After confirming the contents, I assume a new pcs command and run validate of crm_resouce to check the operation. I will contact you again when the check is complete.

Many thanks, Hideo Yamauchi.

HideoYamauchi commented 1 year ago

Hi Oyvind,

I confirmed your fix.

I ran crm_resource validate with shared disk and PGREX parameters, but no error occurred.

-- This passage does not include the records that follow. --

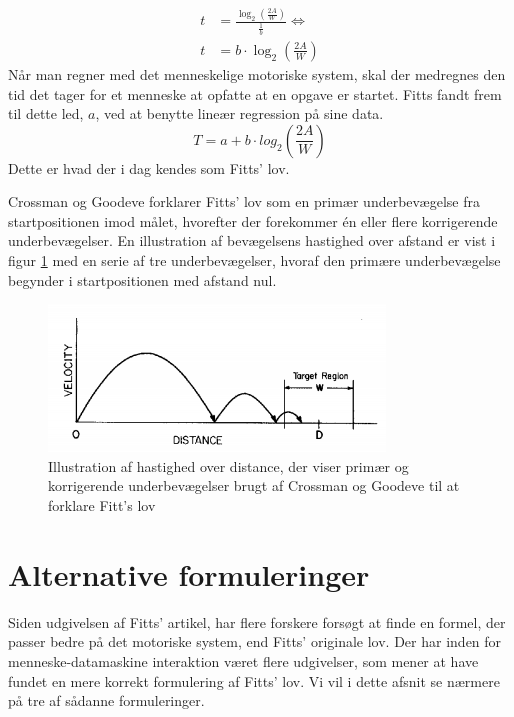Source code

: \begin{align*}
t &= \frac{\log_2\left(\frac{2A}{W}\right)}{\frac{1}{b}} \Leftrightarrow\\ 
t &= b \cdot \log_2\left(\frac{2A}{W}\right)
\end{align*}
Når man regner med det menneskelige motoriske system, skal der medregnes den tid det tager for et menneske at opfatte at en opgave er startet. Fitts fandt frem til dette led, $a$, ved at benytte lineær regression på sine data.
\begin{equation}
\label{eq:FittsLov}
T = a + b \cdot log_2\left(\frac{2A}{W}\right)
\end{equation}
Dette er hvad der i dag kendes som Fitts' lov.

Crossman og Goodeve \cite{crossman1983} forklarer Fitts' lov som en primær underbevægelse fra startpositionen imod målet, hvorefter der forekommer én eller flere korrigerende underbevægelser. En illustration af bevægelsens hastighed over afstand er vist i figur \ref{fig:CrossmanFitt} med en serie af tre underbevægelser, hvoraf den primære underbevægelse begynder i startpositionen med afstand nul.
\begin{figure}[h]
\centering
\includegraphics[width=.5\linewidth]{images/illustrations/base_model_fitt}
\caption{Illustration af hastighed over distance, der viser primær og korrigerende underbevægelser brugt af Crossman og Goodeve til at forklare Fitt's lov \cite{meyer1988}}
\label{fig:CrossmanFitt}
\end{figure}

\newpage
{}
\section*{Alternative formuleringer}
Siden udgivelsen af Fitts’ artikel, har flere forskere forsøgt at finde en formel, der passer bedre på det motoriske system, end Fitts’ originale lov. Der har inden for menneske-datamaskine interaktion været flere udgivelser, som mener at have fundet en mere korrekt formulering af Fitts’ lov. Vi vil i dette afsnit se nærmere på tre af sådanne formuleringer.

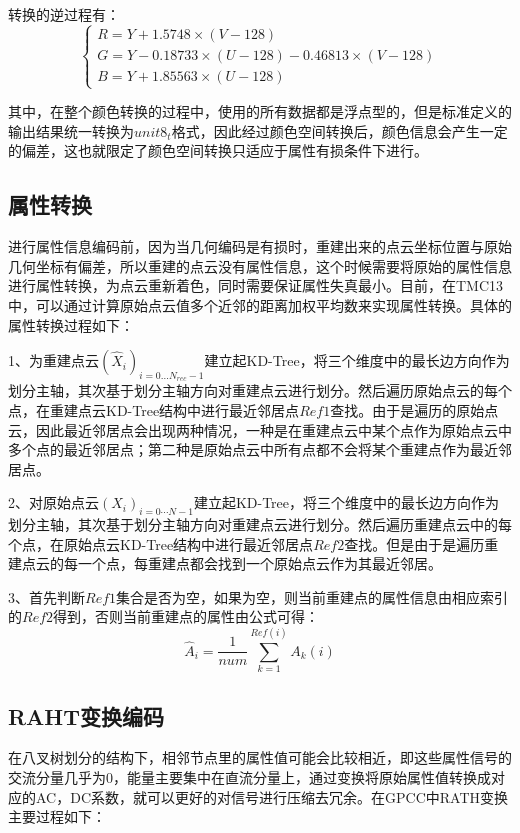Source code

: \documentclass[bachelor,print,msfonts]{xduthesis}
\begin{document}
转换的逆过程有：
\begin{equation}
    \left\{\begin{array}{c}
        R=Y+1.5748 \times(V-128)                        \\
        G=Y-0.18733 \times(U-128)-0.46813 \times(V-128) \\
        B=Y+1.85563 \times(U-128)
    \end{array}\right.
\end{equation}

其中，在整个颜色转换的过程中，使用的所有数据都是浮点型的，但是标准定义的输出结果统一转换为$unit8_t$格式，因此经过颜色空间转换后，颜色信息会产生一定的偏差，这也就限定了颜色空间转换只适应于属性有损条件下进行。

\subsection{属性转换}
进行属性信息编码前，因为当几何编码是有损时，重建出来的点云坐标位置与原始几何坐标有偏差，所以重建的点云没有属性信息，这个时候需要将原始的属性信息进行属性转换，为点云重新着色，同时需要保证属性失真最小。目前，在TMC13中，可以通过计算原始点云值多个近邻的距离加权平均数来实现属性转换。具体的属性转换过程如下：

1、为重建点云$(\widehat{X}_{i})_{i=0 \ldots  N_{r e c}-1}$建立起KD-Tree，将三个维度中的最长边方向作为划分主轴，其次基于划分主轴方向对重建点云进行划分。然后遍历原始点云的每个点，在重建点云KD-Tree结构中进行最近邻居点$Ref1$查找。由于是遍历的原始点云，因此最近邻居点会出现两种情况，一种是在重建点云中某个点作为原始点云中多个点的最近邻居点；第二种是原始点云中所有点都不会将某个重建点作为最近邻居点。

2、对原始点云$(X_{i})_{i=0\cdots N-1}$建立起KD-Tree，将三个维度中的最长边方向作为划分主轴，其次基于划分主轴方向对重建点云进行划分。然后遍历重建点云中的每个点，在原始点云KD-Tree结构中进行最近邻居点$Ref2$查找。但是由于是遍历重建点云的每一个点，每重建点都会找到一个原始点云作为其最近邻居。

3、首先判断$Ref1$集合是否为空，如果为空，则当前重建点的属性信息由相应索引的$Ref2$得到，否则当前重建点的属性由公式可得：
\begin{equation}
    \hat{A}_{i}=\frac{1}{num} \sum_{k=1}^{Ref(i)} A_{k}(i)
\end{equation}

\subsection{RAHT变换编码}
在八叉树划分的结构下，相邻节点里的属性值可能会比较相近，即这些属性信号的交流分量几乎为0，能量主要集中在直流分量上，通过变换将原始属性值转换成对应的AC，DC系数，就可以更好的对信号进行压缩去冗余。在GPCC中RATH变换\cite{ref21}主要过程如下：
\end{document}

[root@rh87-01 ~]# /usr/sbin/crm_resource --validate --output-as xml --class ocf --agent pgsql --provider heartbeat --option  pgctl="/usr/pgsql-14/bin/pg_ctl" psql
="/usr/pgsql-14/bin/psql" pgdata="/dbfp/pgdata/data" pgdba="postgres" pgport="5432" pgdb="template1" 
<pacemaker-result api-version="2.25" request="/usr/sbin/crm_resource --validate --output-as xml --class ocf --agent pgsql --provider heartbeat --option pgctl=/usr/pgsql-14/bin/pg_ctl psql=/usr/pgsql-14/bin/psql pgdata=/dbfp/pgdata/data pgdba=postgres pgport=5432 pgdb=template1">
  <resource-agent-action action="validate" class="ocf" type="pgsql" provider="heartbeat">
    <overrides>
      <override name="pgdba" value="postgres"/>
      <override name="pgport" value="5432"/>
      <override name="pgdb" value="template1"/>
      <override name="psql" value="/usr/pgsql-14/bin/psql"/>
      <override name="pgdata" value="/dbfp/pgdata/data"/>
    </overrides>
    <agent-status code="0" message="ok" execution_code="0" execution_message="complete"/>
    <command code="0">
      <output source="stderr">error: Could not connect to controller: Connection refused
</output>
    </command>
  </resource-agent-action>
  <status code="0" message="OK"/>
</pacemaker-result>

[root@rh87-01 ~]# /usr/sbin/crm_resource --validate --output-as xml --class ocf --agent pgsql --provider heartbeat --option pgctl="/usr/pgsql-14/bin/pg_ctl" psql="/usr/pgsql-14/bin/psql" pgdata="/dbfp/pgdata/data" pgdba="postgres" pgport="5432" pgdb="template1" rep_mode="sync" node_list="hpdb0101 hpdb0201" master_ip="192.168.108.35" restore_command="/bin/cp /dbfp/pgarch/arc1/%f %p" repuser="repuser" primary_conninfo_opt="keepalives_idle=60 keepalives_interval=5 keepalives_count=5" stop_escalate="0" xlog_check_count="0"
<pacemaker-result api-version="2.25" request="/usr/sbin/crm_resource --validate --output-as xml --class ocf --agent pgsql --provider heartbeat --option pgctl=/usr/pgsql-14/bin/pg_ctl psql=/usr/pgsql-14/bin/psql pgdata=/dbfp/pgdata/data pgdba=postgres pgport=5432 pgdb=template1 rep_mode=sync node_list=hpdb0101 hpdb0201 master_ip=192.168.108.35 restore_command=/bin/cp /dbfp/pgarch/arc1/%f %p repuser=repuser primary_conninfo_opt=keepalives_idle=60 keepalives_interval=5 keepalives_count=5 stop_escalate=0 xlog_check_count=0">
  <resource-agent-action action="validate" class="ocf" type="pgsql" provider="heartbeat">
    <overrides>
      <override name="pgdba" value="postgres"/>
      <override name="pgdb" value="template1"/>
      <override name="pgdata" value="/dbfp/pgdata/data"/>
      <override name="primary_conninfo_opt" value="keepalives_idle=60"/>
      <override name="master_ip" value="192.168.108.35"/>
      <override name="rep_mode" value="sync"/>
      <override name="psql" value="/usr/pgsql-14/bin/psql"/>
      <override name="repuser" value="repuser"/>
      <override name="xlog_check_count" value="0"/>
      <override name="stop_escalate" value="0"/>
      <override name="node_list" value="hpdb0101"/>
      <override name="pgport" value="5432"/>
      <override name="restore_command" value="/bin/cp"/>
    </overrides>
    <agent-status code="0" message="ok" execution_code="0" execution_message="complete"/>
    <command code="0">
      <output source="stderr">error: Could not connect to controller: Connection refused
</output>
    </command>
  </resource-agent-action>
  <status code="0" message="OK"/>
</pacemaker-result>
[root@rh87-01 ~]# 

I think there is no problem.

Best Regards, Hideo Yamauchi.

oalbrigt commented 1 year ago

Great. Thank you for helping iron out the initial issues.